Rompant avec les projets à gros financement qui sont présentés à la communauté scientifique comme modèles, rompant avec « l’occidentalo-centrisme », l’Encyclopédie des Historiographies : Afriques, Amériques, Asies, est un projet original et ambitieux. Il montre qu’il est possible de mettre en valeur recherches historiques et aires culturelles avec peu de moyens financiers, en prenant pour appui les réseaux de collaboration des chercheurs francophones. Le premier volume du projet éditorial traitant des « Sources et genres historiques » vient de paraître en Open édition aux Presses de l’Inalco en attendant la publication papier au début de l’été 2020. Véritable somme, l’Encyclopédie donne un aperçu de la richesse des traditions historiographiques dans les trois continents d’Afrique, d’Amérique et d’Asie en proposant au grand public un décentrement du regard, propice à un renouvellement des perspectives. L’Asie Orientale y est bien présente à la mesure de la longue durée de ses pratiques d’écriture et d’usages de l’Histoire.

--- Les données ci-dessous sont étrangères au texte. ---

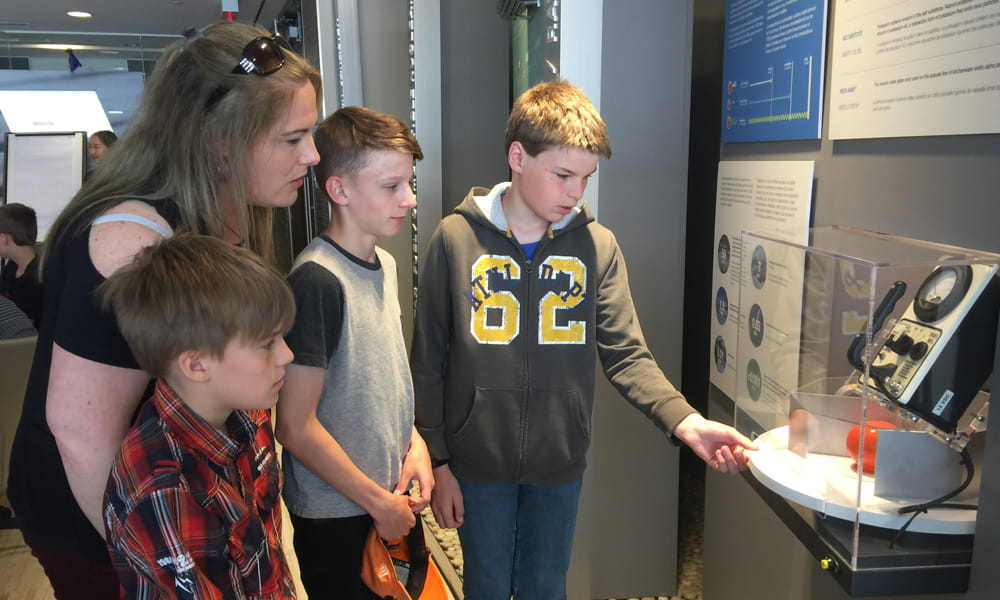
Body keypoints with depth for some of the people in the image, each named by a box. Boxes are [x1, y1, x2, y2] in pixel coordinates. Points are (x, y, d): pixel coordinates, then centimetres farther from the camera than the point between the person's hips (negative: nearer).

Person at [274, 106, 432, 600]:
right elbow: (295, 426, -22)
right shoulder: (318, 281, -23)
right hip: (337, 517, -7)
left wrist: (414, 443, -1)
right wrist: (378, 502, -14)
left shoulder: (384, 264, 2)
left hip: (390, 500, 7)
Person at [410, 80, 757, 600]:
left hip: (559, 465, 2)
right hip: (478, 464, -1)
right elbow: (428, 363, -5)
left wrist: (684, 420, -24)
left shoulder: (598, 246, -6)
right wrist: (437, 463, -4)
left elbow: (626, 354, -8)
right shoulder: (456, 238, -10)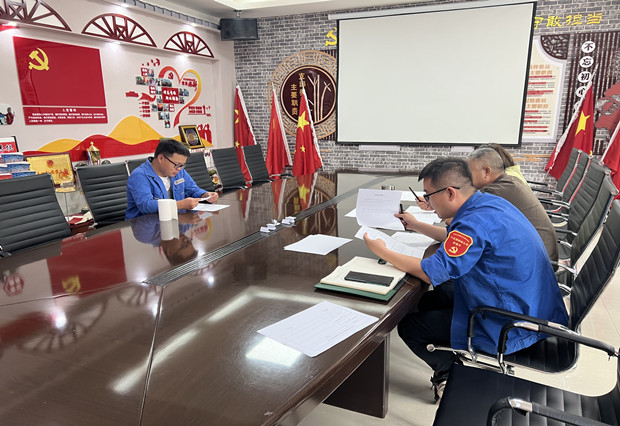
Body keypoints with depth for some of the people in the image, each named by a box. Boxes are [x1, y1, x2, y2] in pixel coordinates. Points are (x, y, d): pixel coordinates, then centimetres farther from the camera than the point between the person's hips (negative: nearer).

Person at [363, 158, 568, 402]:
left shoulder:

Au sein de cet ensemble, avec vingt entrées rédigées par quinze auteurs (américain, belge, canadien, coréens, français) issus de treize institutions académiques, et représentant près de 10% de la totalité des notices, l’Histoire de Corée est bien représentée. Les entrées sur la Corée coordonnées par Yannick Bruneton (https://books.openedition.org/pressesinalco/34697) constituent un ensemble inédit par sa consistance (plus de 200 pages), sa diversité (la période couverte représente plus de vingt siècles), et par le fait qu’il est écrit majoritairement en langue française (4 entrées en langue anglaise). Douze sources importantes – sinon majeures – de l’historiographie coréenne sont décrites, ainsi que huit genres historiques ou à forte valeur historique.
Les notices des sources traitent, par ordre chronologique, du Xuanhe fengshi Gaolitujing (宣和奉使高麗圖經, 1123), Samguk Sagi (三國史記, 1145), Samguk yusa (三國遺事, ca. 1285), Nosongdang Ilbonhaengnok (老松堂日本行錄, 1420), Koryŏsa (高麗史, 1451), Haedong Chegukki (海東諸國記, 1471), Tongmunsŏn (東文選, 1478), Chosŏn Wangjo Sillok (朝鮮王朝實錄), Sŭngjŏngwŏn ilgi (承政院日記), Yongjae ch’onghwa (慵齋叢話, XVIe s.), Chingbirok (懲毖錄, début du XVIIe s.), Archives du Mouvement Saema’ŭl (새마을운동기록물, XXe s.). Les genres historiques exposés sont les « Relations sur les Barbares de l’Est » des histoires dynastiques officielles chinoises (正史 東夷傳), les manuscrits (古文書) des époques du Koryŏ et du Chosŏn, textes de stèles de grands moines de Corée (高僧碑文), notes de lettrés du Chosŏn (筆記), kasa catholiques (天主歌辭), sources monastiques bouddhiques, documents japonais de l’époque d’Edo relatifs à la Guerre d’Imjin (江戶時代 日本의 壬辰倭亂 관련 文獻). Chaque entrée comporte un résumé (français et anglais), un texte de longueur variable (de 3 à 19 pages), une bibliographie et des notes. Immédiatement disponible grâce à son édition en ligne en libre accès, la présente publication devrait contribuer à faire connaître dès maintenant et plus largement des aspects fondamentaux de la production historiographique de la Corée.
Le résultat de la première tranche triennale du projet devrait inciter les éventuels contributeurs (dont les membres du RESCOR) à participer à son deuxième volet consacré aux « Figures, écoles, débats historiographiques ». Nous souhaitons à l’Encyclopédie des Historiographies et à ses initiateurs toute la réussite que mérite un projet aussi ambitieux, utile et novateur.